All photos by Marilyn Paulino/RBRBoxing
Gabriel Bracero lives a few short blocks away from the Barclay’s Center in Brooklyn, but he might as well live a world away since that’s exactly how far he has traveled to put himself in a position to fight Olympic gold medalist Felix Diaz (16-0, 8 KOs) Saturday night on the undercard of the Danny Garcia-Lamont Peterson main event on NBC as part of the Premier Boxing Champions series.
Bracero (23-1, 4 KOs) was actually supposed to fight Garcia last year before Garcia’s camp settled on Rod Salka instead.
“Garcia was just getting over the [Mauricio] Herrera fight and I think his nose was broken,” Bracero said. “They wanted a tune-up fight for him and I don’t think I was the tune-up fight they were looking for.”
Bracero feels Garcia and his camp did consider him because of his low knockout percentage before realizing it would not be an easy fight for him to take.
“I’m not the best fighter in the world,” Bracero adds, “But I’m a tough you know what. If I fought Danny Garcia I would have fought my heart out and his people chose to take the safest route so they gave me a step aside check. I took that money and took my family on vacation.”
Bracero was disappointed the fight was taken away and took it hard.
“It was a low blow. Especially because of how hard I trained and I had to wait and wait and wait.”
Now Bracero is solely focused on the task at hand, which is his current opponent, Diaz.
“There’s nothing I’m more focused on in my life than Felix Diaz,” says Bracero. “There are days I don’t even speak to my wife and kids because he is the only thing standing in the way of me and a title shot.”
Bracero has watched tapes on his southpaw opponent and knows exactly what he is up against with the Olympian from the Dominican Republic.
“He tries to be slick like [Hector] Macho Camacho, not really a high volume puncher,” says Bracero. I was supposed to fight Danny Garcia and Andre Berto last year and Diaz isn’t either of those fighters. I am going to hurt him on Saturday night and all my fans will get to see it.”
Bracero’s only professional loss was against Demarcus “Chop Chop” Corley in 2012 and Bracero admits he didn’t do himself any favors in the camp leading up to the fight.
“I went through a bad experience during training for Chop Chop. I spent four hours in the steam room the day of weigh in because I needed to lose four pounds,” recalls Bracero.
“I was depleted during the fight. I wasn’t myself and when he knocked me down I knew I couldn’t let him do that to me. It was my heart that kept me in the fight. That was my will power that knocked him down. If it was a 12 round fight I think I would have pulled off a draw I think.”

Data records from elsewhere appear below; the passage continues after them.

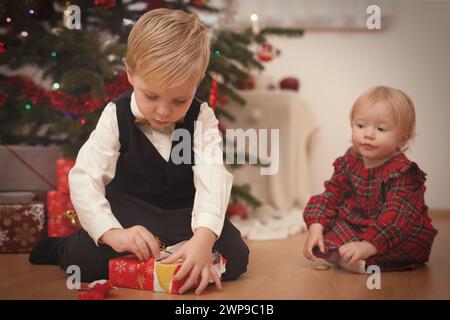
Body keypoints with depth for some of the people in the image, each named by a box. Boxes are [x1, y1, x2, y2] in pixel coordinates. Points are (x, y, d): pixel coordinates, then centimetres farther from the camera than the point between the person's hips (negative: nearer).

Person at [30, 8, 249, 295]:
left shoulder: (202, 118, -13)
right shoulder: (116, 116, -13)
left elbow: (212, 177, -28)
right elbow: (84, 177, -20)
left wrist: (203, 238, -47)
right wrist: (112, 233, -38)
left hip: (184, 213, 1)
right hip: (129, 211, -1)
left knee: (235, 256, -21)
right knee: (86, 258, -26)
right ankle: (62, 248, 9)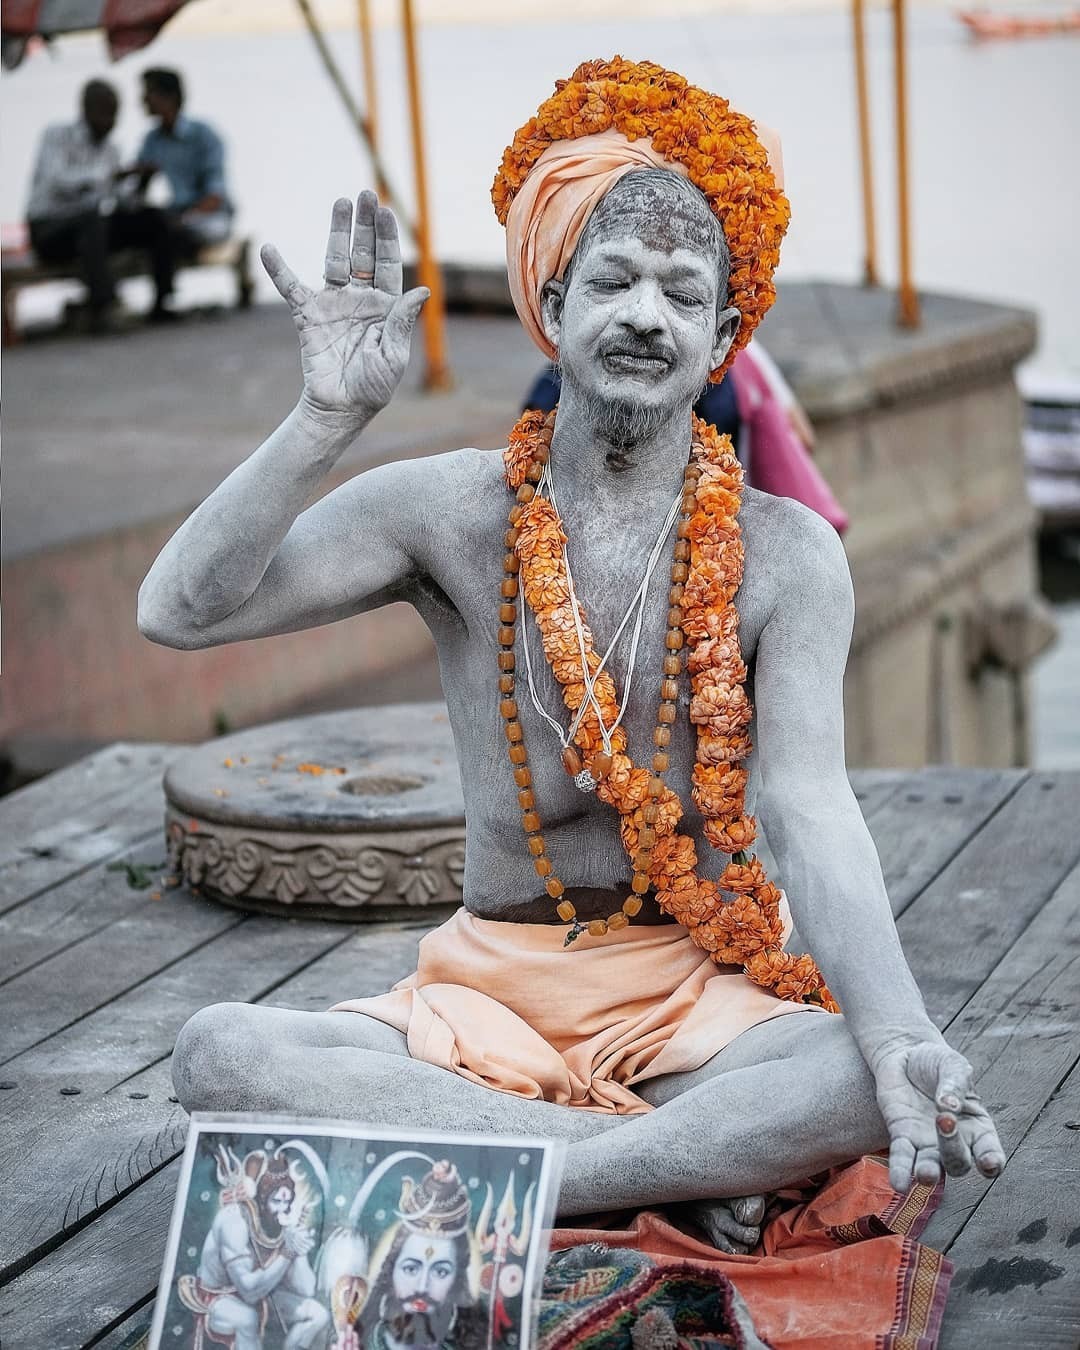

Bracero likes that opponents take his small amount of knockouts for granted and believes it works in his favor.
“Let them believe I don’t have any power, then I will come with my straight right hand.”
Bracero’s dream was nearly derailed as he served six years in prison for crimes he is certainly not proud of today.
“My biggest regret is the pain I caused my family. I am 100 percent remorseful for everything I did,” says Bracero. “But prison helped me go from a boy to a man. Back then I had one foot in the gym and one foot in the streets.”
Bracero is taking this second chance and running with it. His last fight was in November 2013 when he won an unanimous 10-round decision over fellow Brooklyn fighter, Dmitriy Salita.
Although he didn’t get the big fight he wanted immediately after that win, Bracero credits his strong faith as his way of staying motivated and physically fit for when the next opportunity would come. Bracero always believed that another door would open after one closed, and then came Diaz.
“We’re just excited this guy wants to fight us. We sat for 14 months waiting on Garcia and he didn’t want to fight us, says Tommy Gallagher, Bracero’s trainer and manager.
There’s pressure of fighting in Brooklyn and pressure that a win would put Bracero front and center for a world title shot, but Bracero would hear none of that.
“There’s no pressure because this is my destiny,” says Bracero. “I am chasing my dream and I’m so close. I’m about to become a success story.”
Garcia has hinted that he will move up to 147 for his next fight, which would mean he would vacate his 140 pound titles, opening up a mandatory fight for the vacant title and Bracero’s name will surely be in the mix.
Regardless of titles, Gabriel Bracero is already a success story.